Data records START
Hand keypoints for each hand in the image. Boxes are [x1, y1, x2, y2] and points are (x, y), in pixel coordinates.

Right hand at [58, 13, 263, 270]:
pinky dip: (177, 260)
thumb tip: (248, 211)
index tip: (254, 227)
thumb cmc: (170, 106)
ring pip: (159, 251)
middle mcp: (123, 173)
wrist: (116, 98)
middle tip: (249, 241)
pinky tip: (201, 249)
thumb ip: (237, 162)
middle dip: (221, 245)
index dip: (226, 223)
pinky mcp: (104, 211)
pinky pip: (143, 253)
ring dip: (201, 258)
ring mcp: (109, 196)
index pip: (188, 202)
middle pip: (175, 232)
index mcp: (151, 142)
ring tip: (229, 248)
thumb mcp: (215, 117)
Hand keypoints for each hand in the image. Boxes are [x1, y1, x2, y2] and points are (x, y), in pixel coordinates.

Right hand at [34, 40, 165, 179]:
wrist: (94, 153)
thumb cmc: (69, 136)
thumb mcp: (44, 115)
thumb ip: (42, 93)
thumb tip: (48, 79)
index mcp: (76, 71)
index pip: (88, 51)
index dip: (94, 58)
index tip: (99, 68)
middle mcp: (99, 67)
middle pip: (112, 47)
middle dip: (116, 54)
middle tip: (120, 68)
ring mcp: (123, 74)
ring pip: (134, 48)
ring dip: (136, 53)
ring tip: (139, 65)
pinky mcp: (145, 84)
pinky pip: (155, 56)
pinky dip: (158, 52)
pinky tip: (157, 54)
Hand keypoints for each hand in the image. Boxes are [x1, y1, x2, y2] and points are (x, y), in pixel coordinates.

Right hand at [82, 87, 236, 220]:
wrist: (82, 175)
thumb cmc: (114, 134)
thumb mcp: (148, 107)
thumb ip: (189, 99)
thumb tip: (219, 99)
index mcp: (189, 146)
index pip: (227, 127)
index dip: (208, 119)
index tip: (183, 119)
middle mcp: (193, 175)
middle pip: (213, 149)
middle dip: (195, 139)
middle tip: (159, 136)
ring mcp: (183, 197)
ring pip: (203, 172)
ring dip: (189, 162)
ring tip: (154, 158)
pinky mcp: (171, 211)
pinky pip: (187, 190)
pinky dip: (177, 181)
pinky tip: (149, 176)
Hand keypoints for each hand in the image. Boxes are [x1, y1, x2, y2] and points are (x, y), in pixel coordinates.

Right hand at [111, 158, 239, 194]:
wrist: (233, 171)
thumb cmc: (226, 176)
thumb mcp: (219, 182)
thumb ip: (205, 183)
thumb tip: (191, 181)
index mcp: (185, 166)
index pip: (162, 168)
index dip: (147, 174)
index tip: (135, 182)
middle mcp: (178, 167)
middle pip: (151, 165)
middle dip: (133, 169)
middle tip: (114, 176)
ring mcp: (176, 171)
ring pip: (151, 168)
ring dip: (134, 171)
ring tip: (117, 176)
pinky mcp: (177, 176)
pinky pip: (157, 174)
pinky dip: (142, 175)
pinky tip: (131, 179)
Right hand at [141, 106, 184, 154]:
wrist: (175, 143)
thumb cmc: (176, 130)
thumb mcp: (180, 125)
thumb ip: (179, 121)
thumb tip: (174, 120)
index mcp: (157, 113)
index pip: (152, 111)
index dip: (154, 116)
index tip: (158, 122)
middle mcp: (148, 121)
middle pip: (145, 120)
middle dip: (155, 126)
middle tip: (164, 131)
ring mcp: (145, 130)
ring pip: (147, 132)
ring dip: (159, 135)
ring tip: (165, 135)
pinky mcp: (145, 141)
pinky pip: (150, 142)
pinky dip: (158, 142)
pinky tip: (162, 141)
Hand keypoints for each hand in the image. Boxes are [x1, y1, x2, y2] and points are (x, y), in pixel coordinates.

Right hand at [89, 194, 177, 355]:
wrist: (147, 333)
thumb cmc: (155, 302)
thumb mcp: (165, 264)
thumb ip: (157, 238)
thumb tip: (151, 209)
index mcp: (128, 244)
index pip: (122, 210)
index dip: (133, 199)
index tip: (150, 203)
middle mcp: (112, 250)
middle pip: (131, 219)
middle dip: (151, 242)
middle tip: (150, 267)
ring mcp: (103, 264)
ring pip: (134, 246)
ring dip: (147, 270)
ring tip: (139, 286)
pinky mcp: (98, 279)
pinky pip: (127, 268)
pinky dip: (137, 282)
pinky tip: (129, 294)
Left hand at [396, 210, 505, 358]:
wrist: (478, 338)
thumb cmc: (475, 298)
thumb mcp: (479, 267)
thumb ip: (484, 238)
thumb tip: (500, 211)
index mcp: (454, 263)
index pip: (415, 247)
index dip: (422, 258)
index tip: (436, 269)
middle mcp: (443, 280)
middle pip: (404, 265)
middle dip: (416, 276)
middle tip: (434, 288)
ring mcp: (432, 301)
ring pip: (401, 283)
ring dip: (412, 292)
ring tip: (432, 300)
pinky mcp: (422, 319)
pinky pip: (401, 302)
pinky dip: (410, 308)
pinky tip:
Data records END
Task description
Copy every line above exactly.

Written response
Hand keypoints for each hand in the image. Boxes are [x1, y1, x2, y2] and points are (x, y), in pixel coordinates.

Right hand at [58, 13, 263, 270]:
pinky dip: (177, 260)
thumb tip: (248, 211)
index tip: (254, 227)
thumb cmc: (170, 106)
ring pip: (159, 251)
middle mcp: (123, 173)
wrist: (116, 98)
middle tip: (249, 241)
pinky tip: (201, 249)
thumb ip: (237, 162)
middle dip: (221, 245)
index dip: (226, 223)
pinky mcp: (104, 211)
pinky pip: (143, 253)
ring dip: (201, 258)
ring mcp: (109, 196)
index pip: (188, 202)
middle pip: (175, 232)
index mcp: (151, 142)
ring tip: (229, 248)
thumb mcp: (215, 117)
Hand keypoints for each hand in the image. Boxes are [x1, y1, x2, y2] and points are (x, y), in pixel coordinates.

Right hand at [34, 40, 165, 179]:
wrist: (94, 153)
thumb cmc: (69, 136)
thumb mcp: (44, 115)
thumb ip: (42, 93)
thumb tip: (48, 79)
index mcp: (76, 71)
index pip: (88, 51)
index dip: (94, 58)
index tip: (99, 68)
middle mcp: (99, 67)
middle pip: (112, 47)
middle dip: (116, 54)
middle tip: (120, 68)
ring mcp: (123, 74)
ring pip: (134, 48)
ring dip: (136, 53)
ring tip: (139, 65)
pinky mcp: (145, 84)
pinky pip: (155, 56)
pinky dip: (158, 52)
pinky tip: (157, 54)
Hand keypoints for each hand in the image. Boxes are [x1, y1, x2, y2] and points are (x, y), in pixel coordinates.

Right hand at [82, 87, 236, 220]:
wrist: (82, 175)
thumb cmc: (114, 134)
thumb mcp: (148, 107)
thumb ip: (189, 99)
thumb tip: (219, 99)
index mcp: (189, 146)
index pip: (227, 127)
index dip: (208, 119)
index tip: (183, 119)
middle mcp: (193, 175)
middle pip: (213, 149)
middle dip: (195, 139)
middle tip: (159, 136)
ring mcp: (183, 197)
ring pip: (203, 172)
ring dip: (189, 162)
ring tip: (154, 158)
pinky mcp: (171, 211)
pinky pip: (187, 190)
pinky dip: (177, 181)
pinky tip: (149, 176)
Hand keypoints for each hand in the image. Boxes are [x1, y1, x2, y2] and points are (x, y), in pixel coordinates.

Right hand at [111, 158, 239, 194]:
wrist: (233, 171)
thumb cmc: (226, 176)
thumb mcp: (219, 182)
thumb ip: (205, 183)
thumb tip: (191, 181)
index mcp: (185, 166)
index pip: (162, 168)
index dip: (147, 174)
index tip: (135, 182)
middle mcp: (178, 167)
middle pip: (151, 165)
middle dip: (133, 169)
middle tip: (114, 176)
ring mcp: (176, 171)
ring pip: (151, 168)
ring dip: (134, 171)
ring tip: (117, 176)
pinky mcp: (177, 176)
pinky pip: (157, 174)
pinky dip: (142, 175)
pinky tip: (131, 179)
Right hand at [141, 106, 184, 154]:
wrist: (175, 143)
thumb cmc: (176, 130)
thumb mcp: (180, 125)
thumb ip: (179, 121)
thumb tip: (174, 120)
index mcp: (157, 113)
index pip: (152, 111)
index dip: (154, 116)
index tip: (158, 122)
middle mcp: (148, 121)
middle pip: (145, 120)
middle dip: (155, 126)
middle tip: (164, 131)
ring mcp: (145, 130)
ring pip: (147, 132)
ring dip: (159, 135)
ring tip: (165, 135)
pinky mcp: (145, 141)
pinky pip: (150, 142)
pinky dip: (158, 142)
pinky tip: (162, 141)
Hand keypoints for each hand in the image. Boxes are [x1, y1, x2, y2] and points are (x, y), in pixel coordinates.

Right hand at [89, 194, 177, 355]:
wrist: (147, 333)
thumb cmc: (155, 302)
thumb mcp: (165, 264)
thumb ip: (157, 238)
thumb tip: (151, 209)
index mcp: (128, 244)
index pip: (122, 210)
index dip: (133, 199)
index tip: (150, 203)
middle mcp: (112, 250)
middle pip: (131, 219)
middle dip: (151, 242)
middle tip: (150, 267)
ring mcp: (103, 264)
ring pip: (134, 246)
ring dip: (147, 270)
ring tip: (139, 286)
pinky mcp: (98, 279)
pinky pip: (127, 268)
pinky dip: (137, 282)
pinky tip: (129, 294)
Left hand at [396, 210, 505, 358]:
wrist: (478, 338)
thumb cmc: (475, 298)
thumb mcp: (479, 267)
thumb ip: (484, 238)
thumb tip: (500, 211)
index mcp: (454, 263)
index pip: (415, 247)
index dip: (422, 258)
index tip: (436, 269)
middle mcp: (443, 280)
middle pip: (404, 265)
middle dip: (416, 276)
middle tip: (434, 288)
ring mcp: (432, 301)
ring pip: (401, 283)
ring dip: (412, 292)
ring tip: (432, 300)
pinky mcp: (422, 319)
pinky pip: (401, 302)
pinky dip: (410, 308)
pinky tip:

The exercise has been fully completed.